The Wallace Collection

The Wallace Collection, A Family Collection, A National Museum, An International Treasure House
Gobelet 'Hébert' et soucoupe of the second size
  • Cup and Saucer
  • Gobelet 'Hébert' et soucoupe of the second size
  • Manufacture de Sèvres
  • Sèvres, France
  • 1760
  • Soft-paste porcelain, painted and gilded
  • Cup, Height: 6.4 cm
    Saucer, Diameter: 13.6 cm
  • Factory mark: Interlacing L's enclosing 'h' the date letter for 1760
    Painter's mark: ♂ Unidentified
    Incised mark: 'gc' and 'I'
    Incised mark: 'j'
  • C344
  • Back State Room
Images & Media
Further Reading
  • The European cup for drinking tea evolved gradually during the first half of the eighteenth century, adapted from the Chinese porcelain tea bowls in which tea was originally drunk when it became fashionable in Europe at the end of the seventeenth century. By 1752, the Vincennes manufactory (the early name for Sèvres) was making a wide range of tea wares, many models of the early 1750s remaining in production for the rest of the century. Most cups and saucers could be used for tea, coffee or chocolate, often being sold with matching teapots or, more rarely, coffee pots.

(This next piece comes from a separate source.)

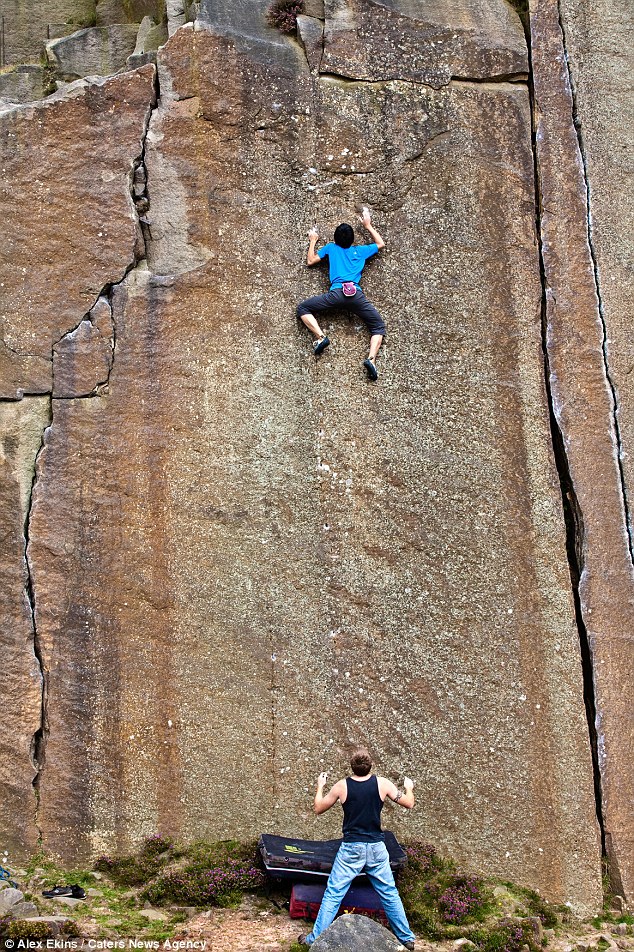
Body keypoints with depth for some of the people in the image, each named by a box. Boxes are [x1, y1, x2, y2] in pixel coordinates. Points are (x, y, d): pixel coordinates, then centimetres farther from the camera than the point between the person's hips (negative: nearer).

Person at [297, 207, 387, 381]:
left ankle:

    The popular ‘Hébert’ cup, named either after one of Louis XV’s secretaries or the luxury dealer Thomas-Joachim Hébert, was introduced at the factory in 1752 and remained in production until the 1770s.
    This set is decorated with intricate heart-shaped sprays of flowers by an unidentified painter (the mark is a circle with an arrow emerging from it at an oblique angle).